Regardless of how the technology is put to work, the biggest question comes down to trust. Consider the LLM as similar to an auto-pilot feature found in today's aircraft. Pilots trust auto-pilots because: a) they know how they work and b) they trust the information being fed into them. In situations where this trust is broken, bad things tend to happen. The same is true for any LLM initiative.



Trust is the Key to LLM Success


If an LLM is allowed drive certain business processes it can only mean that it has been thoroughly and rigorously tested. When results do not match expectations it can only mean a disconnect exists in the data that fed the model. Finding this disconnect can be very difficult and because of this, the organization will face many challenges when developing a LLM:


Challenges organizations will face when trying to develop a LLM:

  • Where is the data? Often a large chunk of an organization's data and its data-decisioning process is really tucked away in spreadsheets. Spreadsheets have a mix of text, logic and math put together in an ad-hoc fashion which will be extremely difficult to feed into a LLM. Context here is very important and the organization runs the risk of creating a tremendous amount of noise if context is not looked at very carefully.

  • How connected is the data? Merger and acquisition activity brings data from different organizations together. It is already difficult enough for one organization to wrangle its data. Imagine now having to do this for two or more completely disconnected entities? Any machine learning model would struggle trying to piece this data together when unique identifiers or descriptors used vary.

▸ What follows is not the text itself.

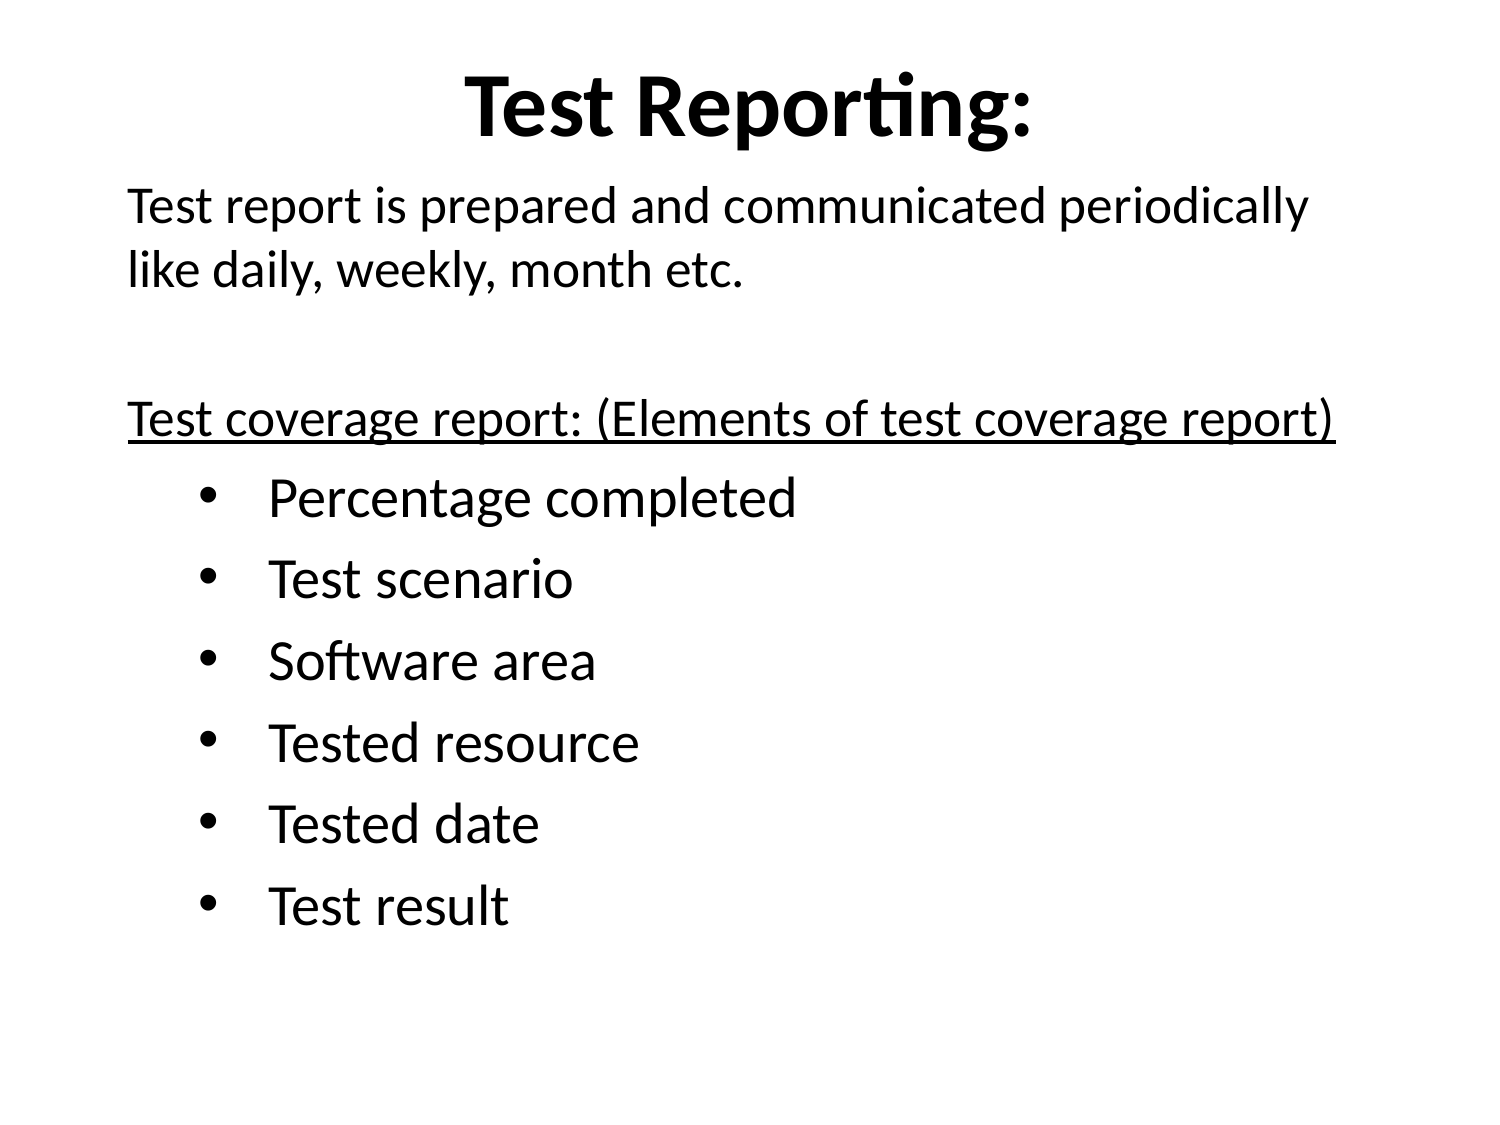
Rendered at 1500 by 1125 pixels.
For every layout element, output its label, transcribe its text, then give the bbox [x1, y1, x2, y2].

subtitle Test report is prepared and communicated periodically like daily, weekly, month etc. Test coverage report: (Elements of test coverage report) Percentage completed Test scenario Software area Tested resource Tested date Test result [112, 162, 1388, 1025]
title Test Reporting: [112, 37, 1388, 162]
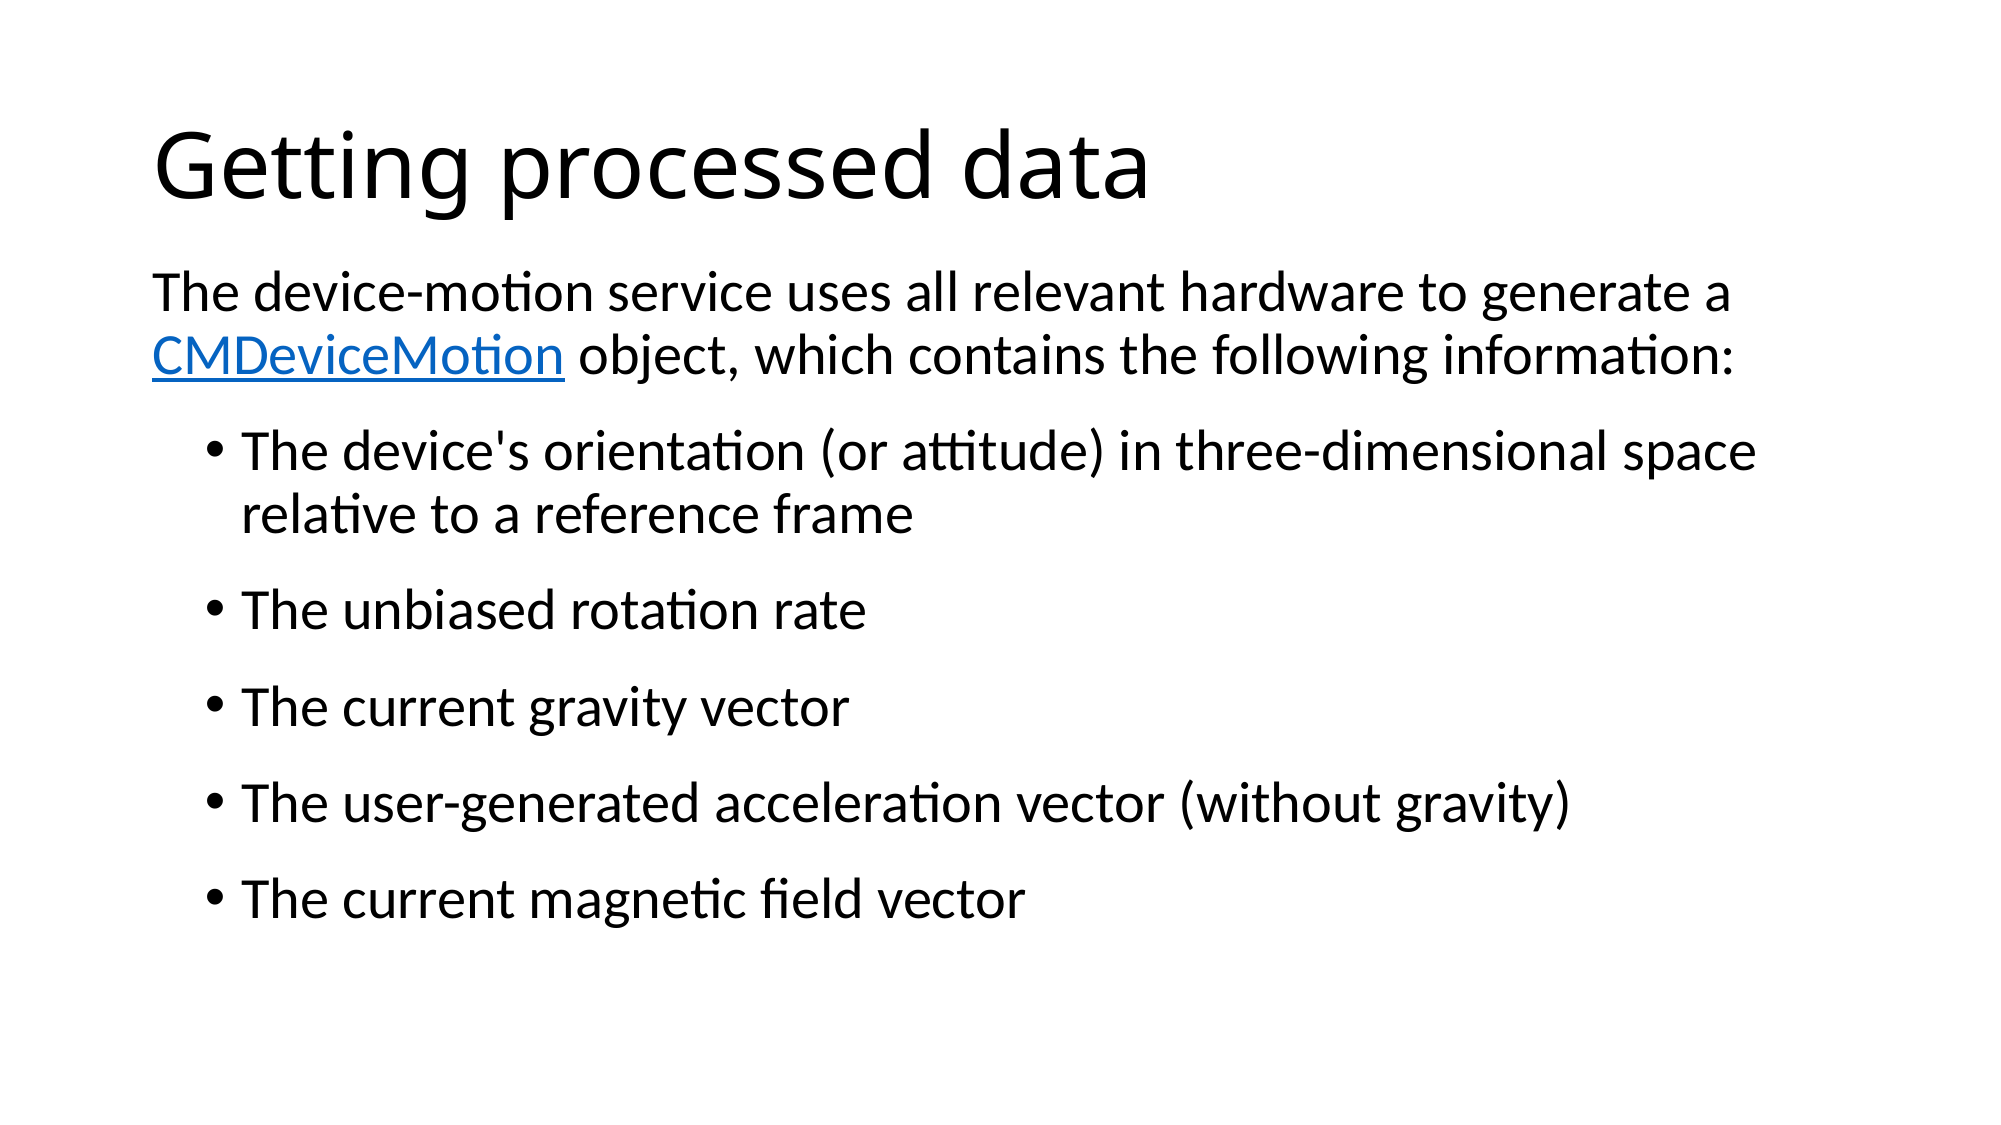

  • Where are the blind spots? Does the organization have a true understanding of the data assets available and their value in creating an accurate LLM model? Does the modelers have true transparency into the source of the data and what has happened prior to it being loaded into the model.

  • What about the context? We simply cannot dump data into an LLM without controlling the boundaries of this information - not fully understanding context: the Who, What, When, Where? Etc. will make it impossible to certify the results.


What Organizations Should Do Today


The promise of LLMs can be game-changing but organizations stand to waste precious resources if they do not first emphasize data quality improvement. Here are some steps organizations considering developing/using LLMs must do:


  • Implement processes that provide feedback mechanisms. Human feedback needs to be captured early and often. Integrating workflow and using it to capture business process metrics will provide much needed insight and assist in the development of the LLM. Implementing these mechanisms will have the added benefit of bringing problem-solvers closer to data and allow them to bring about change.

  • Replace the spreadsheets! Spreadsheets contain information that is vital to the business but are stored in a manner that can drive massive unforeseen costs. With or without a roadmap for LLMs, a strategy to replace spreadsheets with more durable solutions should already be in place.

  • Implement a graph database. Graph technology excels at its ability to capture, store and analyze relationships. These relationships will come in very handy when understanding context and lineage.




Summary


Before organizations begin their LLM journey, they must first recognize that data quality and data availability are critically important. Any result of an LLM or Generative AI project will hinge on users being able to trust the results. If the organization has trust in its data, they will have a greater trust in the result. Any seed of doubt will require the organization to first take steps to correct this problem otherwise the effort and the results will forever be questioned.